The total number of $$3 \times 3$$ matrices $$A$$ having entries from the set $$\{0, 1, 2, 3\}$$ such that the sum of all the diagonal entries of $$AA^T$$ is 9, is equal to ________.

For a $$3 \times 3$$ matrix $$A$$ with entries from $$\{0, 1, 2, 3\}$$, the $$(i,i)$$-th entry of $$AA^T$$ is the sum of squares of the entries in the $$i$$-th row. Specifically, if $$A = (a_{ij})$$, then $$(AA^T)_{ii} = \sum_{j=1}^{3} a_{ij}^2$$.

The sum of all diagonal entries of $$AA^T$$ is $$\sum_{i=1}^{3}\sum_{j=1}^{3} a_{ij}^2 = 9$$. We need the sum of squares of all 9 entries to equal 9.
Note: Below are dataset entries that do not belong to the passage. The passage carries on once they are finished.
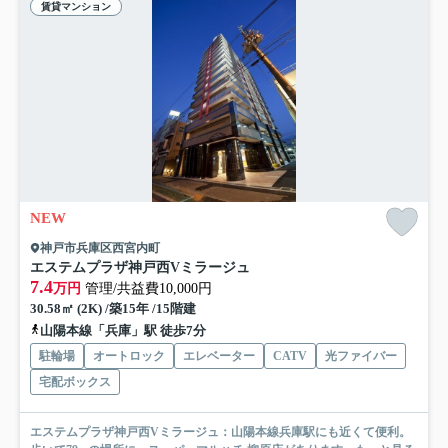
賃貸マンション
NEW
神戸市兵庫区西宮内町
エステムプラザ神戸西Vミラージュ
7.4
万円
管理/共益費10,000円
30.58㎡ (2K) /築15年 /15階建
山陽本線「兵庫」駅 徒歩7分
駐輪場
オートロック
エレベーター
CATV
光ファイバー
宅配ボックス
エステムプラザ神戸西Vミラージュ：山陽本線兵庫駅にも近くて便利。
Each entry $$a_{ij} \in \{0, 1, 2, 3\}$$ contributes $$a_{ij}^2 \in \{0, 1, 4, 9\}$$. We need the total sum of these 9 squared values to be 9.

Since each squared value is at least 0, and the maximum single contribution from entry value 3 is 9, the possible distributions of entry values across 9 positions (where the sum of squares = 9) are:

Case 1: Exactly 9 entries equal to 1 (and 0 entries of other values). Sum of squares = $$9 \times 1 = 9$$. Number of matrices = 1.

Case 2: Exactly one entry equals 2 (contributing 4), exactly 5 entries equal 1 (contributing 5), and 3 entries equal 0. Sum = $$4 + 5 = 9$$. Number of ways = $$\binom{9}{1} \times \binom{8}{5} = 9 \times 56 = 504$$.

Case 3: Exactly two entries equal 2 (contributing 8), exactly 1 entry equals 1 (contributing 1), and 6 entries equal 0. Sum = $$8 + 1 = 9$$. Number of ways = $$\binom{9}{2} \times \binom{7}{1} = 36 \times 7 = 252$$.

Case 4: Exactly one entry equals 3 (contributing 9), and 8 entries equal 0. Sum = 9. Number of ways = $$\binom{9}{1} = 9$$.

Total = $$1 + 504 + 252 + 9 = 766$$.